For TVM, a better question is about the activities that result in abject poverty and what are the needs that poor people have so that (1) they may survive; and (2) they may progress.

Middle class quality of life

Most of what might be thought of as middle class needs are merely wants ... but they are the driving force of the modern consumption economy. There is a big service industry that has the singular job of convincing ordinary people that they “need” all sorts of things that are profitable to provide ... and are really not needed at all. In fact the consumer would be better off if much of what they are buying was never produced.

The conventional wisdom for many decades has been that socio-economic success is about the achievement of a middle class life style ... like the Americans. The problem with this is that middle class consumption using the American model cannot be achieved without rapid loss of the earth's natural wealth. With only 5% of the worlds population achieving this level of consumption ... natural resources are already stressed and it is difficult to imagine what will happen if 50% of the population were middle class .

For the global middle class, it is imperative that needs are redefined so that the ultimate is not simply “more and more” but something that reflects more quality and less quantity … more happiness less “stuff”.

Luxury ... not needs at all

The world has a super-rich class and though small in number they can buy whatever they want using money from their very deep pockets. This big buying power supports a big luxury sector. Much of the commerce associated with the luxury sector does not satisfy need at all ... but serves high end wants ... more the satisfaction of ego and confirmation of elite status in society!


Broad-based progress is possible

Progress out of poverty

There is far more poverty than there should be.

Out of a total world population of more than 6.5 billion, it is estimated that more than 4.5 billion are poor and hungry. In a world where global surplus production is now possible, the fact of so many poor and hungry is a global disgrace. The decision makers and the leaders of society … corporate, government and the economic elite … should be ashamed of themselves.
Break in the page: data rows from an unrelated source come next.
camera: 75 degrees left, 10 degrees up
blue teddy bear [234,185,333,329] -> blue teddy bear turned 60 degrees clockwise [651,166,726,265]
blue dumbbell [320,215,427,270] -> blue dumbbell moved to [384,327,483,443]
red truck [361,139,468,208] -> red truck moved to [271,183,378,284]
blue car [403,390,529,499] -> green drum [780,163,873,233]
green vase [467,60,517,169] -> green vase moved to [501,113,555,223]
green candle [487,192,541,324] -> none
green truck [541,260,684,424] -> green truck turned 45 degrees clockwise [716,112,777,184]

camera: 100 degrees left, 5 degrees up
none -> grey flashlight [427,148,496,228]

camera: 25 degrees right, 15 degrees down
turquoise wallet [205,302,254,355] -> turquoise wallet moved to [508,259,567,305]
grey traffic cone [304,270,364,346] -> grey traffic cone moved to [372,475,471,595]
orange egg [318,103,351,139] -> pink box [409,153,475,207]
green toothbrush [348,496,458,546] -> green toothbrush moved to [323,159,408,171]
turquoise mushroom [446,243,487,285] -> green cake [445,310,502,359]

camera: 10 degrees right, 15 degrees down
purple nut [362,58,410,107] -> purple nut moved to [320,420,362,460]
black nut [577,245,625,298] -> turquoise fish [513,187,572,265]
Better and better quality of life is a reasonable goal … but better cannot merely be more and more consumption of goods and services and more and more accumulation of money wealth, but must be more and more of value creation and the accumulation of what might be called “value credits”.

Over the past century some people … relatively few … have been able to benefit from the abundance that has become possible because of advances in technology and in consequence productivity. But many more have continued to struggle to satisfy basic needs .. and the absolute number of people now poor and hungry is more than two decades ago … more than five decades ago.
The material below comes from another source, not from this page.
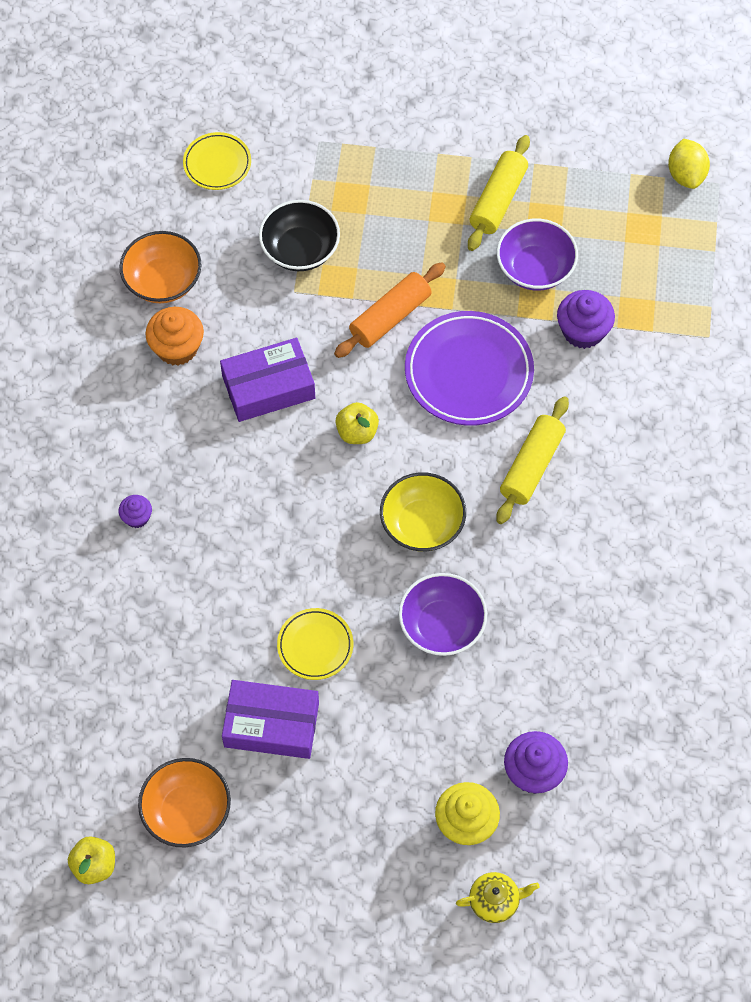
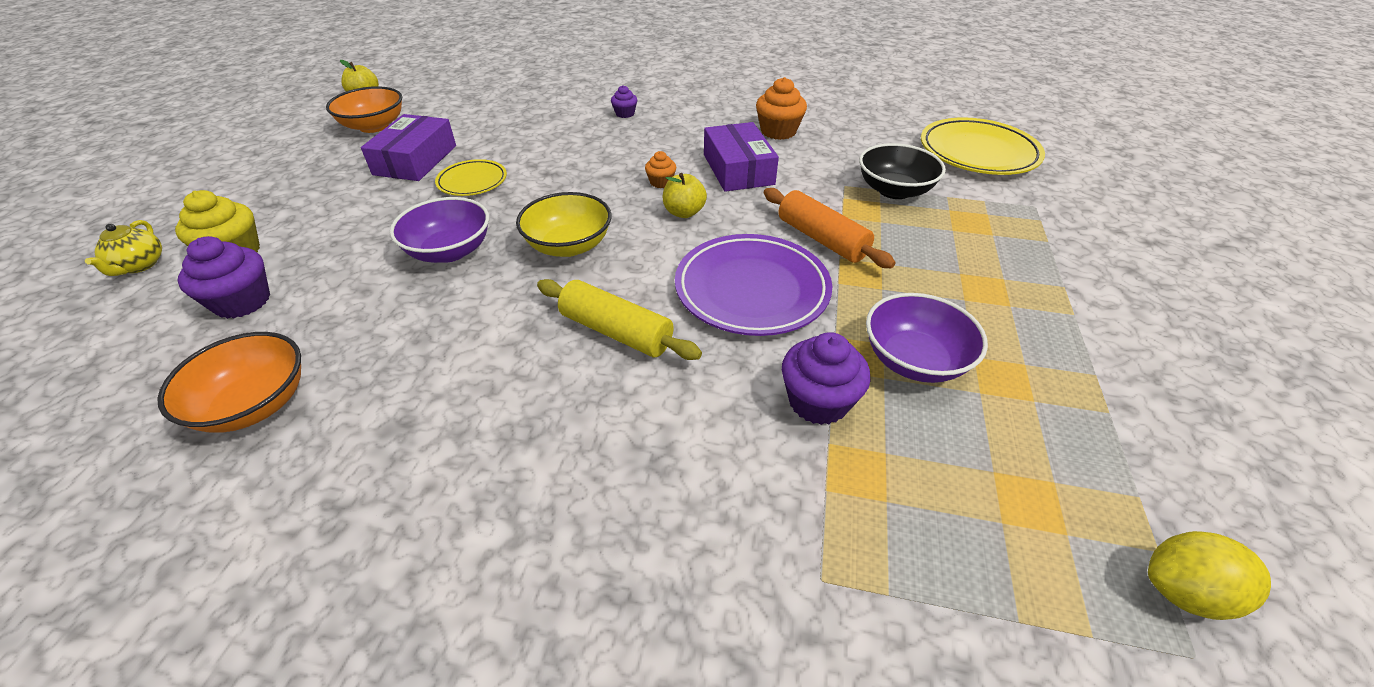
camera: 95 degrees right, 20 degrees down
orange bowl [120,231,201,303] -> orange bowl moved to [157,332,301,433]
yellow plate [183,132,251,190] -> yellow plate [921,117,1045,175], size x1.80
yellow rolling pin [468,135,530,251] -> none
none -> orange cupcake [645,151,676,188]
The prevailing money accounting metrics of economic performance suggest that there has been socio-economic success … but this is only partially true. Way too many people are in situations where quality of life is totally unacceptable. In order to improve performance … the first step is to get the metrics that measure the right things in the right way.

Change the way the game is scored … and you change the way the game is played
Aggregate demand

Aggregate demand is a big metric in the modern money economy … aggregate demand is the driver of corporate business volume, which improves profitability which in turn makes stockholders happy. But what does aggregate demand do for society as a whole. In some situations more aggregate demand would be a great indicator of progress out of poverty … in other economic situations more aggregate demand may well end up facilitating more obesity. There is a difference and the metrics should be very clear which is which.

When community needs are satisfied by the community buying things, the community economy is on its way to being sustainable.